(Records supplied)
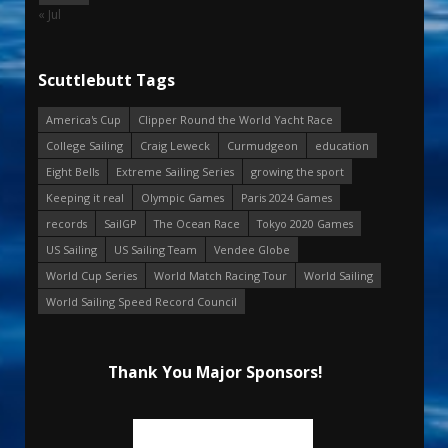
« Jul
Scuttlebutt Tags
America's Cup
Clipper Round the World Yacht Race
College Sailing
Craig Leweck
Curmudgeon
education
Eight Bells
Extreme Sailing Series
growing the sport
Keeping it real
Olympic Games
Paris 2024 Games
records
SailGP
The Ocean Race
Tokyo 2020 Games
US Sailing
US Sailing Team
Vendee Globe
World Cup Series
World Match Racing Tour
World Sailing
World Sailing Speed Record Council
Thank You Major Sponsors!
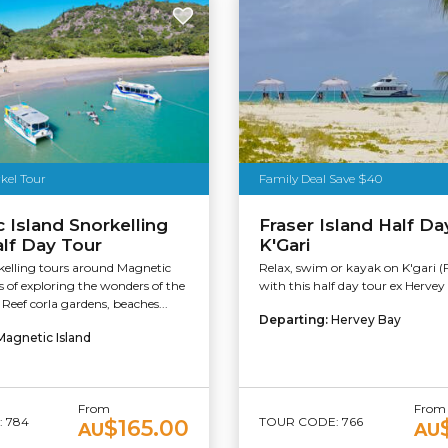
kel Tour
Family Deal Save $40
 Island Snorkelling
Fraser Island Half Da
alf Day Tour
K'Gari
kelling tours around Magnetic
Relax, swim or kayak on K'gari (F
rs of exploring the wonders of the
with this half day tour ex Hervey
 Reef corla gardens, beaches...
Departing:
Hervey Bay
Magnetic Island
From
From
 784
TOUR CODE: 766
$165.00
AU
AU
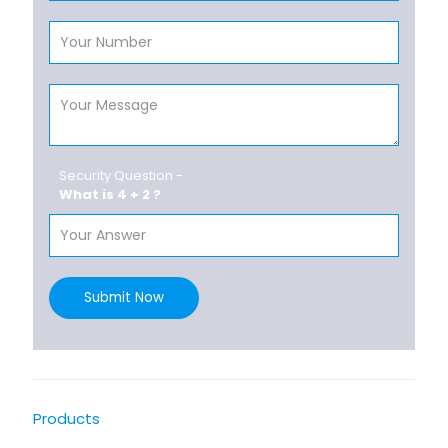
Security Question -
What is 4 + 2 ?
Submit Now
Products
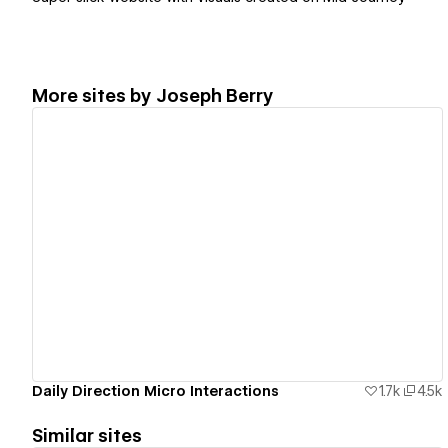
More sites by
Joseph Berry
View details
Daily Direction Micro Interactions
1.7k
4.5k
Similar sites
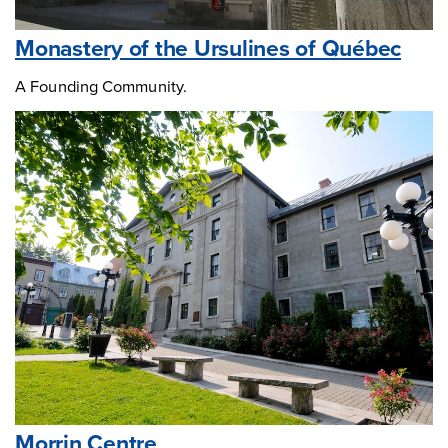
Monastery of the Ursulines of Québec
A Founding Community.
Morrin Centre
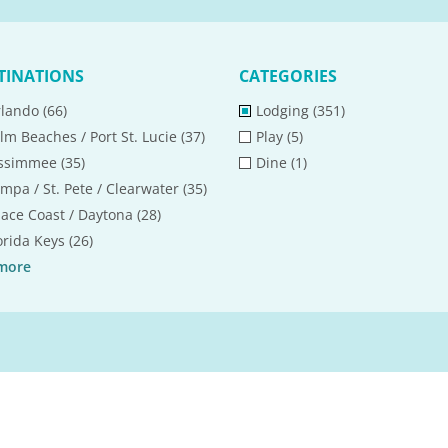
TINATIONS
CATEGORIES
lando (66)
Lodging (351)
lm Beaches / Port St. Lucie (37)
Play (5)
ssimmee (35)
Dine (1)
mpa / St. Pete / Clearwater (35)
ace Coast / Daytona (28)
orida Keys (26)
more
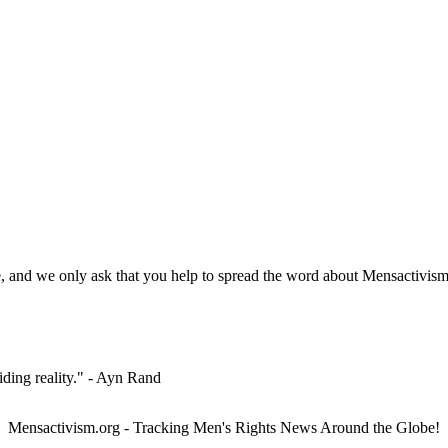
, and we only ask that you help to spread the word about Mensactivism.
iding reality." - Ayn Rand
Mensactivism.org - Tracking Men's Rights News Around the Globe!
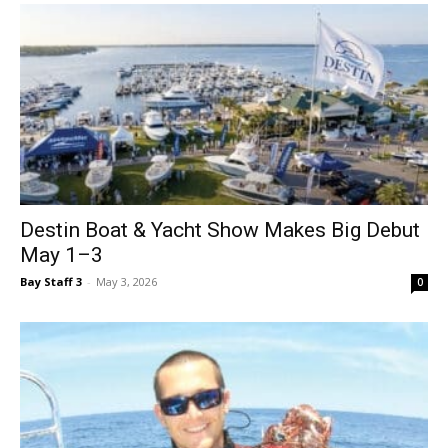
Destin Boat & Yacht Show Makes Big Debut
May 1–3
Bay Staff 3
-
May 3, 2026
0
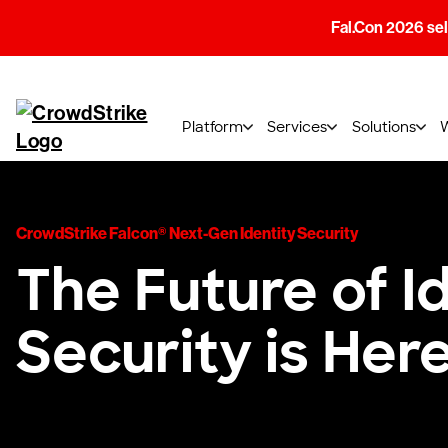
Fal.Con 2026 sell
Platform
Services
Solutions
CrowdStrike Falcon® Next-Gen Identity Security
The Future of I
Security is Her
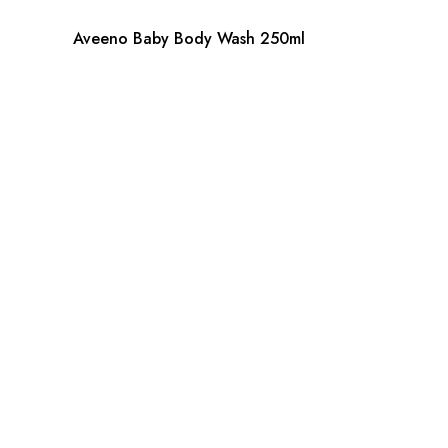
Aveeno Baby Body Wash 250ml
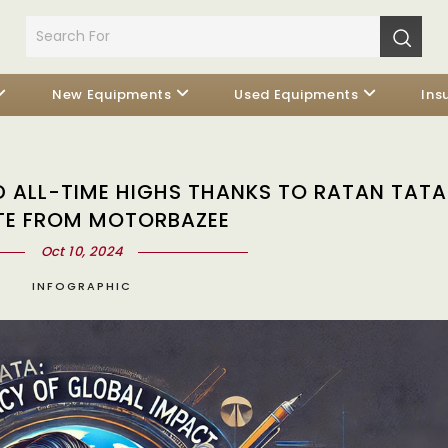
New Equipments
Used Equipments
Ins
ALL-TIME HIGHS THANKS TO RATAN TATA:
TE FROM MOTORBAZEE
Oct 10, 2024
INFOGRAPHIC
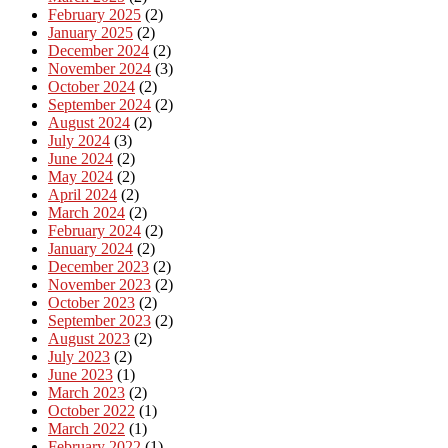
February 2025
(2)
January 2025
(2)
December 2024
(2)
November 2024
(3)
October 2024
(2)
September 2024
(2)
August 2024
(2)
July 2024
(3)
June 2024
(2)
May 2024
(2)
April 2024
(2)
March 2024
(2)
February 2024
(2)
January 2024
(2)
December 2023
(2)
November 2023
(2)
October 2023
(2)
September 2023
(2)
August 2023
(2)
July 2023
(2)
June 2023
(1)
March 2023
(2)
October 2022
(1)
March 2022
(1)
February 2022
(1)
(End Records supplied)
• **Task objective**
The listing should be transcribed in full, exactly, and without its pictures.

• **Answer for the task**
« Jul
Scuttlebutt Tags
America's Cup
Clipper Round the World Yacht Race
College Sailing
Craig Leweck
Curmudgeon
education
Eight Bells
Extreme Sailing Series
growing the sport
Keeping it real
Olympic Games
Paris 2024 Games
records
SailGP
The Ocean Race
Tokyo 2020 Games
US Sailing
US Sailing Team
Vendee Globe
World Cup Series
World Match Racing Tour
World Sailing
World Sailing Speed Record Council
Thank You Major Sponsors!
kel Tour
Family Deal Save $40
 Island Snorkelling
Fraser Island Half Da
alf Day Tour
K'Gari
kelling tours around Magnetic
Relax, swim or kayak on K'gari (F
rs of exploring the wonders of the
with this half day tour ex Hervey
 Reef corla gardens, beaches...
Departing:
Hervey Bay
Magnetic Island
From
From
 784
TOUR CODE: 766
$165.00
AU
AU
Security Question -
What is 4 + 2 ?
Submit Now
Products
More sites by
Joseph Berry
View details
Daily Direction Micro Interactions
1.7k
4.5k
Similar sites
Monastery of the Ursulines of Québec
A Founding Community.
Morrin Centre
TINATIONS
CATEGORIES
lando (66)
Lodging (351)
lm Beaches / Port St. Lucie (37)
Play (5)
ssimmee (35)
Dine (1)
mpa / St. Pete / Clearwater (35)
ace Coast / Daytona (28)
orida Keys (26)
more
, and we only ask that you help to spread the word about Mensactivism.
iding reality." - Ayn Rand
Mensactivism.org - Tracking Men's Rights News Around the Globe!
Destin Boat & Yacht Show Makes Big Debut
May 1–3
Bay Staff 3
-
May 3, 2026
0
Fal.Con 2026 sell
Platform
Services
Solutions
CrowdStrike Falcon® Next-Gen Identity Security
The Future of I
Security is Her
Aveeno Baby Body Wash 250ml
New Equipments
Used Equipments
Ins
ALL-TIME HIGHS THANKS TO RATAN TATA:
TE FROM MOTORBAZEE
Oct 10, 2024
INFOGRAPHIC
February 2025
(2)
January 2025
(2)
December 2024
(2)
November 2024
(3)
October 2024
(2)
September 2024
(2)
August 2024
(2)
July 2024
(3)
June 2024
(2)
May 2024
(2)
April 2024
(2)
March 2024
(2)
February 2024
(2)
January 2024
(2)
December 2023
(2)
November 2023
(2)
October 2023
(2)
September 2023
(2)
August 2023
(2)
July 2023
(2)
June 2023
(1)
March 2023
(2)
October 2022
(1)
March 2022
(1)
February 2022
(1)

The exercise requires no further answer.